Lucas erschrak, aber nicht nur, weil sie ihn in diesem Ton anherrschte. Es war ihm peinlich, weil ihre Worte aufgezeichnet wurden, auch wenn sie erst Stunden später gehört werden würden. »Die Begrenzungen sind kompressibel. Als ich die Membran ein zweites Mal passierte, kam sie mir dünner vor.«
Tea prüfte den Rand, wo die Membran an den Felswän den befestigt war. »Kann man uns hören?«, fragte Lucas.
»Nur in den beiden Zentralen von Mission Control«, erwiderte Taj. »Beide Seiten haben einem Blackout zugestimmt.«
»Es gibt für alles ein erstes Mal …«
Tea unterbrach sich, als die Membran sich plötzlich ausbeulte.
Jemand tauchte daraus hervor! Taj riss Tea vom Rand weg. »Alle Abstand halten!«
Es war Natalia, die aus der Membran stolperte.
Lucas fing sie auf. Sie war offensichtlich froh, die anderen Astronauten zu sehen, so glücklich, dass sie nur noch unzusammenhängend sprechen konnte.

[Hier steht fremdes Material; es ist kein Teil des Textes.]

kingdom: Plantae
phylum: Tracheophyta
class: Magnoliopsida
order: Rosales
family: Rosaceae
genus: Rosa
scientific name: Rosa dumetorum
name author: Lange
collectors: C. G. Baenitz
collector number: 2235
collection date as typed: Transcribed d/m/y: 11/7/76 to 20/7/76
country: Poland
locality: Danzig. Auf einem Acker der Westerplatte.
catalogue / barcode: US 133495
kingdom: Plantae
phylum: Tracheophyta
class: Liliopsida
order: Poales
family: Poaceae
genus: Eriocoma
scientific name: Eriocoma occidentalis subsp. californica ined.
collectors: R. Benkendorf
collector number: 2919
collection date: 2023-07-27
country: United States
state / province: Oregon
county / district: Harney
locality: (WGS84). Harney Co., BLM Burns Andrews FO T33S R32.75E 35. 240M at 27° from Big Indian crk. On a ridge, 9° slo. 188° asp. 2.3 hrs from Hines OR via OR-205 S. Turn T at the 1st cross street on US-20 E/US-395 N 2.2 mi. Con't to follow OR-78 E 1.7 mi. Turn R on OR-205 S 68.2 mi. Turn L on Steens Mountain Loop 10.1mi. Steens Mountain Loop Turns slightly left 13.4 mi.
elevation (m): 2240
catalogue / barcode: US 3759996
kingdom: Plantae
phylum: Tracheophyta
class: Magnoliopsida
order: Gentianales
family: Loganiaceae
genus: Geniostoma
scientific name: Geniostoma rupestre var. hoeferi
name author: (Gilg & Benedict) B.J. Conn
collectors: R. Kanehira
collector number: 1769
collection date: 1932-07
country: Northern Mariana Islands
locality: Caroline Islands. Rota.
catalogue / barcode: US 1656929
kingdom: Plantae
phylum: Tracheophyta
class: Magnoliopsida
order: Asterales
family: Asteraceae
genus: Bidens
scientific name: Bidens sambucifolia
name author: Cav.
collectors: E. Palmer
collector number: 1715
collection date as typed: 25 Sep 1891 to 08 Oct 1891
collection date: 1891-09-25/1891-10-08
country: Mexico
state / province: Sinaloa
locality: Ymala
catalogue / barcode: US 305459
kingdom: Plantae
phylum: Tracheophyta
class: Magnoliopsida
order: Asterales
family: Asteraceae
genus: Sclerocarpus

Halb auf Englisch, halb auf Russisch, stammelte sie etwas, das sich wie vorvolaka anhörte.
»Beruhige dich erst mal!«, redete Taj auf sie ein.
»Gott sei Dank kriegt das keiner zu Hause im Fernsehen mit«, meinte Tea, packte Natalia bei den Schultern und drehte sie so herum, dass sie ihr ins Gesicht sehen konnte. »Natalia, wo ist Zack?«
»Ich ließ ihn zurück …«
»Du hast was getan?«
»Warte, Tea.« Taj hatte den Sauerstoff-Status an Natalias Anzug abgelesen. »Wir müssen sie zum Rover bringen. Sie hat fast keine Atemluft mehr.«
»Scheiße! Das ist ja toll!« Tea ging hinüber zu Taj, jeder fasste Natalia unter, und gemeinsam schleppten sie sie zum Rover.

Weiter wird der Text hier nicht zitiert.